The UK data watchdog is looking into a cryptocurrency scheme launched by OpenAI boss Sam Altman that offers digital coins in exchange for eyeball scans.
The project gives people the chance to stare into a silver orb – which takes an iris scan – to receive free tokens.
Mr Altman described it as a “global financial and identity network based on proof of personhood”, which he said is “especially important in the AI era”.
But it has been criticised as dystopian, as well as posing potential security risks.
The Information Commissioner’s Office, which upholds UK data privacy rights, said it would examine the business.
“We note the launch of Worldcoin in the UK and will be making further enquiries,” a spokesperson added.
What is Worldcoin, and how does it work?
The project is pitched as a method of digital identification that can help distinguish humans from AI online.
It’s the work of a company called Tools For Humanity, which was co-founded by Mr Altman and Alex Blania.
Ahead of its launch, it attracted two million sign-ups.
London was among the cities to host an eye-scanning site on Monday, with people queuing up to look into an orb.
Once a person’s iris is verified as human and not yet signed up, they are assigned a “World ID” on Worldcoin’s smartphone app and given a small amount of cryptocurrency called WLD.
This so-called “orbing” process is being deployed to 35 cities across 20 countries – but nowhere in the US, where regulatory concerns are holding up the currency’s rollout.
People can find a pop-up site close to them on the Worldcoin website, with all three UK locations in London.
Why would anyone want this?
Mr Altman has said the project will help humans keep up in an economy set to be reshaped by AI.
Not only will it help tell people and machines apart, he believes it could aid their finances in the real world as technology takes “more and more of the work”.
Speaking to Reuters, he suggested it could be used to verify people eligible for benefits and reduce fraud.
“We need to start experimenting with things so we can figure out what to do,” he added.
The Worldcoin website says it could also be used as voter ID in elections.
Who is AI power player Sam Altman?
How safe is it?
Privacy and security are two of the main concerns surrounding Worldcoin.
Vitalik Buterin, co-founder of crypto platform Ethereum, has said iris scans may reveal personal information such as medical conditions and that the orbs themselves may not be secure.
Anyone can apply to be an “orb operator” on the Worldcoin website.
Those who are approved are then given basic training and sent an orb.
“We have no way to verify that it was constructed correctly and does not have backdoors,” Mr Buterin said.
He added that users’ phones could also be hacked, putting their World ID at risk, and said – with just 1,500 orbs in circulation and many people in less developed countries not having a smartphone – billions will be cut off.
Mr Blania, WorldCoin’s chief executive, has said blockchains – the online databases that record cryptocurrency transactions – can store them securely and ensure no single entity can shut them down.
Will it catch on?
The concept seems unlikely to appeal to anyone already sceptical of crypto, which faces tougher regulation in the UK following the collapse of major platform FTX last year.

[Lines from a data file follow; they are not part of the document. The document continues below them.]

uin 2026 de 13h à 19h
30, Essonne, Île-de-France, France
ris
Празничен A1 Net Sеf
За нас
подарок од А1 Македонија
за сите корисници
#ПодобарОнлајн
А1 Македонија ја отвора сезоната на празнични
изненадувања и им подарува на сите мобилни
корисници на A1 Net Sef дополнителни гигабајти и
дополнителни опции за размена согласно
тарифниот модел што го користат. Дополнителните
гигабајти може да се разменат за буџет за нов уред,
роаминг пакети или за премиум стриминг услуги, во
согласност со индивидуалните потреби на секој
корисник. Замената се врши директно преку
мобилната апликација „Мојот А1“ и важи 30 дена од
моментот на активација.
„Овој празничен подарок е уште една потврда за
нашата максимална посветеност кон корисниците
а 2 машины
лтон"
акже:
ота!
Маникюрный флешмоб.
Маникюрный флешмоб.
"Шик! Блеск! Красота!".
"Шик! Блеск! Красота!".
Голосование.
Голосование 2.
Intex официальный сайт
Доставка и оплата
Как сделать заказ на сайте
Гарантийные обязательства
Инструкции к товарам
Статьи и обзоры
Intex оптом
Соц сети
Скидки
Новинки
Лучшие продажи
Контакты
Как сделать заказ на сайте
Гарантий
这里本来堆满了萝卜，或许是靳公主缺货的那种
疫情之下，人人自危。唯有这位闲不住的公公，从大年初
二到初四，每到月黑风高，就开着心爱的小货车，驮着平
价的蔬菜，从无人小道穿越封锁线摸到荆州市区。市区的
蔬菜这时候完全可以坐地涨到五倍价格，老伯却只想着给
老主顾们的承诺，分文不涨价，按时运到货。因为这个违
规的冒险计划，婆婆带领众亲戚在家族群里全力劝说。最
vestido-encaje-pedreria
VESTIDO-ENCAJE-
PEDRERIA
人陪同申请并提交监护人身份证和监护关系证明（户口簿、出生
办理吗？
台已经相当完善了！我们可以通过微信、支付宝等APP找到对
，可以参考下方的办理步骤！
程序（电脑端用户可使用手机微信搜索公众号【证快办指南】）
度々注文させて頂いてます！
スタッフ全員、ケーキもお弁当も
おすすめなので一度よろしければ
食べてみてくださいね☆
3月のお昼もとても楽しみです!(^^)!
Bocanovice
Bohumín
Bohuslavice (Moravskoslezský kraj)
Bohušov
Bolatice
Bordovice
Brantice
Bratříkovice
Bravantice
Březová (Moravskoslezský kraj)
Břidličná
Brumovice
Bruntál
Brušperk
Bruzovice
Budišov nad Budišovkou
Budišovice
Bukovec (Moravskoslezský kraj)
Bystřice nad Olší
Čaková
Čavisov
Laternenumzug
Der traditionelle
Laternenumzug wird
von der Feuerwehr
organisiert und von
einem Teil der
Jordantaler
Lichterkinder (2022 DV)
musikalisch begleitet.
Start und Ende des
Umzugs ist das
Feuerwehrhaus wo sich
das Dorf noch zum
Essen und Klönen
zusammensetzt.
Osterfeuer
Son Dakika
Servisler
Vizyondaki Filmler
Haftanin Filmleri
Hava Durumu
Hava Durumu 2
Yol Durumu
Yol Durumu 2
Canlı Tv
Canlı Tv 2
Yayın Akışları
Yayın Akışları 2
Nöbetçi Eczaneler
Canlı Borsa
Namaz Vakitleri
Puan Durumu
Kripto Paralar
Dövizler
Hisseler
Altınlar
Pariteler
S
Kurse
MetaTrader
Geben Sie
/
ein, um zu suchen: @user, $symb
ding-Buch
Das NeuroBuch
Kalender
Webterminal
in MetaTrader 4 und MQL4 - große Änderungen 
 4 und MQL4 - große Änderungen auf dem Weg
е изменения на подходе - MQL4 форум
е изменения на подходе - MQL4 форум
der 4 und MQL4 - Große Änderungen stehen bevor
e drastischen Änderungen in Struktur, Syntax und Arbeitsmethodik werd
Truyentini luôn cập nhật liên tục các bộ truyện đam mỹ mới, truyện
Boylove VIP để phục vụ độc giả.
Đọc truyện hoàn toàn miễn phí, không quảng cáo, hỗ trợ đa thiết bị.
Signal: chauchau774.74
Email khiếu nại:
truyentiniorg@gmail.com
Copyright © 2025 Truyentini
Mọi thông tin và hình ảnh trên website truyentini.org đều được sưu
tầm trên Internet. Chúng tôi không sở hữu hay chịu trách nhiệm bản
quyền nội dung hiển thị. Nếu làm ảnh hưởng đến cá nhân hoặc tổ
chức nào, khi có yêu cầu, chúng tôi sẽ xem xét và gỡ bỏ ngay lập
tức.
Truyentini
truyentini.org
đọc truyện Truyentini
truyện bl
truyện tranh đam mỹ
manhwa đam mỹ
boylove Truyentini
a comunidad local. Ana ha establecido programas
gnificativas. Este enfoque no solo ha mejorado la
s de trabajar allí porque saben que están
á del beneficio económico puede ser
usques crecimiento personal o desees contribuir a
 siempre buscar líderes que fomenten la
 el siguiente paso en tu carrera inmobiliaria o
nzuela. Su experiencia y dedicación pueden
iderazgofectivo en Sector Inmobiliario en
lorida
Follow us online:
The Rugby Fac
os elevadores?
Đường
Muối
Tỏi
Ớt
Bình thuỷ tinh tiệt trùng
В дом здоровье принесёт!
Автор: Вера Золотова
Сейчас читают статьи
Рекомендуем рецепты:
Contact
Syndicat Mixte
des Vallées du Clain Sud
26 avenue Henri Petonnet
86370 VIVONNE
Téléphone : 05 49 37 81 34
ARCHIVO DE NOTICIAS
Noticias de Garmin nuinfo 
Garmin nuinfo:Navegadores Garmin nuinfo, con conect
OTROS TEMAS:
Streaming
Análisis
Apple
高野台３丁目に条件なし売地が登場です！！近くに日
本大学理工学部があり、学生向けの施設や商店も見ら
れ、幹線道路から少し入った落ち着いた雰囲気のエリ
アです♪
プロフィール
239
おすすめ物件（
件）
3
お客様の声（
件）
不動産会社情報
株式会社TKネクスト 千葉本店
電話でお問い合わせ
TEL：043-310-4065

A crackdown on firms marketing crypto assets has since been launched by the Financial Conduct Authority.
Grzegorz Drozdz, analyst at investment firm Conotoxia, said Worldcoin may also struggle to win over true believers.
He said giving WLD tokens away to anyone who signs up, which the company hopes will help drive take-up, will devalue the currency in the long term.
“The price of cryptocurrency always depends on supply and demand,” he said, adding WLD is unlikely to rival established tokens like Bitcoin or Ethereum.
WLD peaked at $3.30 (£2.57) in early trading on Monday, according to market tracker CoinGecko.
It stood at $2.01 (£1.57) on Tuesday morning.